_DIRECTIONS FOR THIS TASK_:
With the records below as your source, retype each line exactly from the top down to the line that contains "44: (310, 419, 1.77)", and include that line.

Saved entries:

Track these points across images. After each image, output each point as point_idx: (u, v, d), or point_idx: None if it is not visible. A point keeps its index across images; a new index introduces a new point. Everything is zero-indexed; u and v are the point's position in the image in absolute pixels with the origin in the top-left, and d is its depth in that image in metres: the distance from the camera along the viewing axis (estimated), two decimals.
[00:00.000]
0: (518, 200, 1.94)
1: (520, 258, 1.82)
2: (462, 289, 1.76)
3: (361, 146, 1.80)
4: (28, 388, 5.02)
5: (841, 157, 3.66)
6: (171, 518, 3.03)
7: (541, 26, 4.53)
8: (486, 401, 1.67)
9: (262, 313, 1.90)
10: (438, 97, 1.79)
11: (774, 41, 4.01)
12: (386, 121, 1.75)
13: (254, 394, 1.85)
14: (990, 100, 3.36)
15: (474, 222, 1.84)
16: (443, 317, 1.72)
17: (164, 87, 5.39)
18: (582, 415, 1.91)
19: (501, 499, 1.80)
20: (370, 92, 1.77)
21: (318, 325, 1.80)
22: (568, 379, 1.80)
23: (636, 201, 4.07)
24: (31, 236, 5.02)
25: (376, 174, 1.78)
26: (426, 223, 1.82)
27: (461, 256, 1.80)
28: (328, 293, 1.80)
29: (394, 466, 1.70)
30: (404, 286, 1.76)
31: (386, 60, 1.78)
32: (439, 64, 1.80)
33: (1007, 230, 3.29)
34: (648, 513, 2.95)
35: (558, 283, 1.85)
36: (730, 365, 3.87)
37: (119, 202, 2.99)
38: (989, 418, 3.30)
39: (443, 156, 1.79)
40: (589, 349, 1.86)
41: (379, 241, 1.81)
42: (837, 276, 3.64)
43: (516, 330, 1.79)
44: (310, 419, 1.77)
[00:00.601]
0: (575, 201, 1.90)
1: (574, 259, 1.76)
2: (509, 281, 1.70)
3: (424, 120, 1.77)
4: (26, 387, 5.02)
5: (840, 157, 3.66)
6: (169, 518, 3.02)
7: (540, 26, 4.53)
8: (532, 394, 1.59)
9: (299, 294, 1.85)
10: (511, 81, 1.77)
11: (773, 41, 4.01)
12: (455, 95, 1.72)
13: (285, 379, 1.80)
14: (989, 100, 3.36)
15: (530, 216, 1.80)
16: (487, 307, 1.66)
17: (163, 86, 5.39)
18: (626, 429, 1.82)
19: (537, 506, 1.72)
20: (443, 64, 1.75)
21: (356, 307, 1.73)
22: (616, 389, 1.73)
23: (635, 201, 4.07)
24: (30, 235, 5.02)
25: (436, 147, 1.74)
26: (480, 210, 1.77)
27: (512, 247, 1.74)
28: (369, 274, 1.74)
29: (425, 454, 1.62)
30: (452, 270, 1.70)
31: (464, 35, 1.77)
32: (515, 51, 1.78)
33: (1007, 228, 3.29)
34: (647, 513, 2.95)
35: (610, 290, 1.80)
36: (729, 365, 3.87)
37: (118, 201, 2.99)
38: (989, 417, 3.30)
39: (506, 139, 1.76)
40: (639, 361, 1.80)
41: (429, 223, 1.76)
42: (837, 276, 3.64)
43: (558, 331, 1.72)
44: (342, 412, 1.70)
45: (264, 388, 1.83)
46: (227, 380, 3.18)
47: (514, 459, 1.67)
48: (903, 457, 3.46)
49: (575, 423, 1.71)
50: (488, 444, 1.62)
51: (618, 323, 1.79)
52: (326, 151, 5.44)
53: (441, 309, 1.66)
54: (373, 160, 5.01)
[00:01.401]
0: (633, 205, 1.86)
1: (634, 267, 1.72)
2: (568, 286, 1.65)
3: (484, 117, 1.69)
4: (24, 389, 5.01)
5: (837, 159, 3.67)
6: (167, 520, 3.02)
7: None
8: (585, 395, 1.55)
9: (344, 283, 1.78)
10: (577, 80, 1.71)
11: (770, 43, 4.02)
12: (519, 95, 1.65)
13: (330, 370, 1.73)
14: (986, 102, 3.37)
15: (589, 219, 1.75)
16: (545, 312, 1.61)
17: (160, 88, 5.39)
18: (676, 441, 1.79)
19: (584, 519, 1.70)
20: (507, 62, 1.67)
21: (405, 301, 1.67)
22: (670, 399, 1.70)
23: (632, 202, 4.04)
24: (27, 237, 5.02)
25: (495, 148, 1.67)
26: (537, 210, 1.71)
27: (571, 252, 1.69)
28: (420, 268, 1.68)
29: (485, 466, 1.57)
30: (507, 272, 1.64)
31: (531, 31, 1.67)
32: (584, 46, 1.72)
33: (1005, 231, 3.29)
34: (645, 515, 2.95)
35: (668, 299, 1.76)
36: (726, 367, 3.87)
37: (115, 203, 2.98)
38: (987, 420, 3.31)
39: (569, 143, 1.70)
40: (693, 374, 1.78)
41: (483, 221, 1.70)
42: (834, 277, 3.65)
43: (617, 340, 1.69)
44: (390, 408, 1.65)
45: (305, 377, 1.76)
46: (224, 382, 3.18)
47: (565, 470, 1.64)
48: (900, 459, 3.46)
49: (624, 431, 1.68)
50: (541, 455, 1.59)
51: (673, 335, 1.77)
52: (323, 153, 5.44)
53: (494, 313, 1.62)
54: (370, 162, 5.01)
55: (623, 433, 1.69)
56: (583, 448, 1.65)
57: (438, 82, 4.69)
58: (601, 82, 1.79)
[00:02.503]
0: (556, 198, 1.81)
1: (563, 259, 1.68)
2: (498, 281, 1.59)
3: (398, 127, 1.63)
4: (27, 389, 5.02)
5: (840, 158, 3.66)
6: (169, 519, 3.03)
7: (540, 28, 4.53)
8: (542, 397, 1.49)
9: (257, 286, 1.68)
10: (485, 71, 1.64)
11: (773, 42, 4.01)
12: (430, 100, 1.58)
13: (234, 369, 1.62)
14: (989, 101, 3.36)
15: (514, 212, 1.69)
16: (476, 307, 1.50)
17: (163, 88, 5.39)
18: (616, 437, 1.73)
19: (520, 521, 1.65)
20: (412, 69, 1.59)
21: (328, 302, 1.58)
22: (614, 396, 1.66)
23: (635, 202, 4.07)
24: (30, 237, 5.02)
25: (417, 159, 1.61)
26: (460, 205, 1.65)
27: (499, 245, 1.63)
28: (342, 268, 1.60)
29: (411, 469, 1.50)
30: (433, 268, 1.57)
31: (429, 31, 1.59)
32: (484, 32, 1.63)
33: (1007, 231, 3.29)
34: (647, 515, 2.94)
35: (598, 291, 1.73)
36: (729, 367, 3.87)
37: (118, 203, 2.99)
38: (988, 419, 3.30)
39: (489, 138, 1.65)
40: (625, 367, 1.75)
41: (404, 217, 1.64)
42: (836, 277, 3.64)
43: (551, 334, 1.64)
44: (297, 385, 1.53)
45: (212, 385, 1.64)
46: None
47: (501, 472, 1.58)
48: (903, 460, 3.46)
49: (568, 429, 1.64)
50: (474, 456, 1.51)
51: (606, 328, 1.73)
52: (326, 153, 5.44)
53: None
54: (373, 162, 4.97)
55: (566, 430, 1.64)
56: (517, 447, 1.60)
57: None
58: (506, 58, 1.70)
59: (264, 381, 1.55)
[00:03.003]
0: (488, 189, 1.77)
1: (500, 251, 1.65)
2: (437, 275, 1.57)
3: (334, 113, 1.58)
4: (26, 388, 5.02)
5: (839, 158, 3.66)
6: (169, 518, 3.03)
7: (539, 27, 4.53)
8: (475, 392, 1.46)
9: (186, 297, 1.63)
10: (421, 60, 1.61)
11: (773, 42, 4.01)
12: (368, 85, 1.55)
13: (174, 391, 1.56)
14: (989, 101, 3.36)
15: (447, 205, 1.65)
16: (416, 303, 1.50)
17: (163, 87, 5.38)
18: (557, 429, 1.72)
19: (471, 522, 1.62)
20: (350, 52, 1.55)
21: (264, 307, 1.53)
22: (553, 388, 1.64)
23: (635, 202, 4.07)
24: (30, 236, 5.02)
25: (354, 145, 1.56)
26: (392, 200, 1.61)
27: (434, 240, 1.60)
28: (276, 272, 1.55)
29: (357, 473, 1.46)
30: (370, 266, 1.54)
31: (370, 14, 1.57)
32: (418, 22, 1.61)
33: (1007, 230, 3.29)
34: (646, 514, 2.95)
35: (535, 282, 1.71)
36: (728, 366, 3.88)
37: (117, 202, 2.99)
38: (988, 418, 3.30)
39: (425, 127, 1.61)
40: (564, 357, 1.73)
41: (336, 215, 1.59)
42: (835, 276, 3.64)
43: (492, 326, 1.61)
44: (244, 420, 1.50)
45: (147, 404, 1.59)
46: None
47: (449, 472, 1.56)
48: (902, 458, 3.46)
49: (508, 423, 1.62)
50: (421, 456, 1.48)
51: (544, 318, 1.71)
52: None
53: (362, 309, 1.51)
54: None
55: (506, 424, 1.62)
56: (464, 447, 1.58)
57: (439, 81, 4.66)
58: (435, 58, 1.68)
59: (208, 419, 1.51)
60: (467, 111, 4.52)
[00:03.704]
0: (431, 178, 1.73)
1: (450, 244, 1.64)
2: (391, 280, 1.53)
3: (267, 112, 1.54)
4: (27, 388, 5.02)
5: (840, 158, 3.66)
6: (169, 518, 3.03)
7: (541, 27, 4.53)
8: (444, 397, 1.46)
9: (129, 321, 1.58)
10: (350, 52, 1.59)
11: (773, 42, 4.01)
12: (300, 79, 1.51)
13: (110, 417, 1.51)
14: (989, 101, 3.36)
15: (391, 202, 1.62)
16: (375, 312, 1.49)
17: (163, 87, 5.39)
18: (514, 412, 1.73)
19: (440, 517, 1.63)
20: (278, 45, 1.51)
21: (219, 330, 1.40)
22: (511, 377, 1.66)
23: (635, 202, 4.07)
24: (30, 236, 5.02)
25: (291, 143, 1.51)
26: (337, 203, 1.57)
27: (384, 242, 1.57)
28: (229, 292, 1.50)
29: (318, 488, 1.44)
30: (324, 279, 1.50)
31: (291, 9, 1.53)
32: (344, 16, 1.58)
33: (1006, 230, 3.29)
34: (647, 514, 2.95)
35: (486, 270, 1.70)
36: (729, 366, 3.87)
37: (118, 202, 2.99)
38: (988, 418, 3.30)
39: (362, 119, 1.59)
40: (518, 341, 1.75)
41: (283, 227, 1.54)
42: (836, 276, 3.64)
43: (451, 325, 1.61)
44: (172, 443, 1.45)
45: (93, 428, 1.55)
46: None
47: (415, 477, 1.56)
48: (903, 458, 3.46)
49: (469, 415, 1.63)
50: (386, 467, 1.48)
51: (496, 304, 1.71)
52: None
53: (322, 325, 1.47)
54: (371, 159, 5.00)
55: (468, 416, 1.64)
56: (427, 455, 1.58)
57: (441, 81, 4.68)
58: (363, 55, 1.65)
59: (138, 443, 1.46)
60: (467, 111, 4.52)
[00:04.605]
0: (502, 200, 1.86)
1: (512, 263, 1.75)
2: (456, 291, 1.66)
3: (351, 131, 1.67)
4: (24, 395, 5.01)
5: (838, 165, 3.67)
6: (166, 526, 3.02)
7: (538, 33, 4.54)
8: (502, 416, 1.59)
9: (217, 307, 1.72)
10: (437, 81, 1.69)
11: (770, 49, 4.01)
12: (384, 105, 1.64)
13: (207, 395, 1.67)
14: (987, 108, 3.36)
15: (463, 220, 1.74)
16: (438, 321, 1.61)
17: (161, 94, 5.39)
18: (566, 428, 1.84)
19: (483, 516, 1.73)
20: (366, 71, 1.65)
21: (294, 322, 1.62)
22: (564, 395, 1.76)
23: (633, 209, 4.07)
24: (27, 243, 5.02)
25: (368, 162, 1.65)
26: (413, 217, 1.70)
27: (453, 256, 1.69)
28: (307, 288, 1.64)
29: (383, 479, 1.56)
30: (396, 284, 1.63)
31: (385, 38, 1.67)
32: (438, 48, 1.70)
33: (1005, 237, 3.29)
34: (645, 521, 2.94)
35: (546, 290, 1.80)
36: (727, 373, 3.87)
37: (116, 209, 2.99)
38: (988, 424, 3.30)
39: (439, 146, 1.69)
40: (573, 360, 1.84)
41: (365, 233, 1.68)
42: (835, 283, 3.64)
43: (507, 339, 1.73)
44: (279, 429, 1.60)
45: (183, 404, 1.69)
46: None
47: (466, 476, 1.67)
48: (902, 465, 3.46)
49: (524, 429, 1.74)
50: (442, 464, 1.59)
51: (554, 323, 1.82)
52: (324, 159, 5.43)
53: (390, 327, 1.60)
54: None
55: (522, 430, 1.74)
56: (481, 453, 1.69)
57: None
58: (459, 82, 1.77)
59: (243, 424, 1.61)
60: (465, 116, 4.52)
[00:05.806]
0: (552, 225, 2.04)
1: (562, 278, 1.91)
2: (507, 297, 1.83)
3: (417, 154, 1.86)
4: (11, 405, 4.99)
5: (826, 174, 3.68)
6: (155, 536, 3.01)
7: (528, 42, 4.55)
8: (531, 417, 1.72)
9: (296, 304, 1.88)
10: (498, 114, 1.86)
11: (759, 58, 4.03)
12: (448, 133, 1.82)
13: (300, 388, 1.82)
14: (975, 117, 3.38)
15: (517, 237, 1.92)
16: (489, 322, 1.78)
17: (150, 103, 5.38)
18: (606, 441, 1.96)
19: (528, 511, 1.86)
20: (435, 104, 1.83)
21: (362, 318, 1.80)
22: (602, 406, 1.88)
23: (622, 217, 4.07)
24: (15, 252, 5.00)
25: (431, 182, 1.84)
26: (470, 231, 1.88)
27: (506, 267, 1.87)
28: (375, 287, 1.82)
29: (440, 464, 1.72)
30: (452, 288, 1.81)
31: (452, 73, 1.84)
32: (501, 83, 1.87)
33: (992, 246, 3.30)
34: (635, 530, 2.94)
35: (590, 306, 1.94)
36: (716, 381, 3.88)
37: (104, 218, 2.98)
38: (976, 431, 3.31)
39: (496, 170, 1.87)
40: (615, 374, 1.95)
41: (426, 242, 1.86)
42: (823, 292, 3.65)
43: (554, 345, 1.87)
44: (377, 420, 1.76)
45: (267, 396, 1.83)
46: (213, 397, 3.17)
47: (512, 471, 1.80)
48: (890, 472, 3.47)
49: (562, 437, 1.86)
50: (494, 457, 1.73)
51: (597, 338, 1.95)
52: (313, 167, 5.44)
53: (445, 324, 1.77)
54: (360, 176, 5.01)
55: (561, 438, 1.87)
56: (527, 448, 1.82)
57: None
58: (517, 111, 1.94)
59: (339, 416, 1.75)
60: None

_SOLUTION FOR THIS TASK_:
Track these points across images. After each image, output each point as point_idx: (u, v, d), or point_idx: None if it is not visible. A point keeps its index across images; a new index introduces a new point. Everything is zero-indexed; u and v are the point's position in the image in absolute pixels with the origin in the top-left, and d is its depth in that image in metres: the distance from the camera along the viewing axis (estimated), two decimals.
[00:00.000]
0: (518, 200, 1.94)
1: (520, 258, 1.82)
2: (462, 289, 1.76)
3: (361, 146, 1.80)
4: (28, 388, 5.02)
5: (841, 157, 3.66)
6: (171, 518, 3.03)
7: (541, 26, 4.53)
8: (486, 401, 1.67)
9: (262, 313, 1.90)
10: (438, 97, 1.79)
11: (774, 41, 4.01)
12: (386, 121, 1.75)
13: (254, 394, 1.85)
14: (990, 100, 3.36)
15: (474, 222, 1.84)
16: (443, 317, 1.72)
17: (164, 87, 5.39)
18: (582, 415, 1.91)
19: (501, 499, 1.80)
20: (370, 92, 1.77)
21: (318, 325, 1.80)
22: (568, 379, 1.80)
23: (636, 201, 4.07)
24: (31, 236, 5.02)
25: (376, 174, 1.78)
26: (426, 223, 1.82)
27: (461, 256, 1.80)
28: (328, 293, 1.80)
29: (394, 466, 1.70)
30: (404, 286, 1.76)
31: (386, 60, 1.78)
32: (439, 64, 1.80)
33: (1007, 230, 3.29)
34: (648, 513, 2.95)
35: (558, 283, 1.85)
36: (730, 365, 3.87)
37: (119, 202, 2.99)
38: (989, 418, 3.30)
39: (443, 156, 1.79)
40: (589, 349, 1.86)
41: (379, 241, 1.81)
42: (837, 276, 3.64)
43: (516, 330, 1.79)
44: (310, 419, 1.77)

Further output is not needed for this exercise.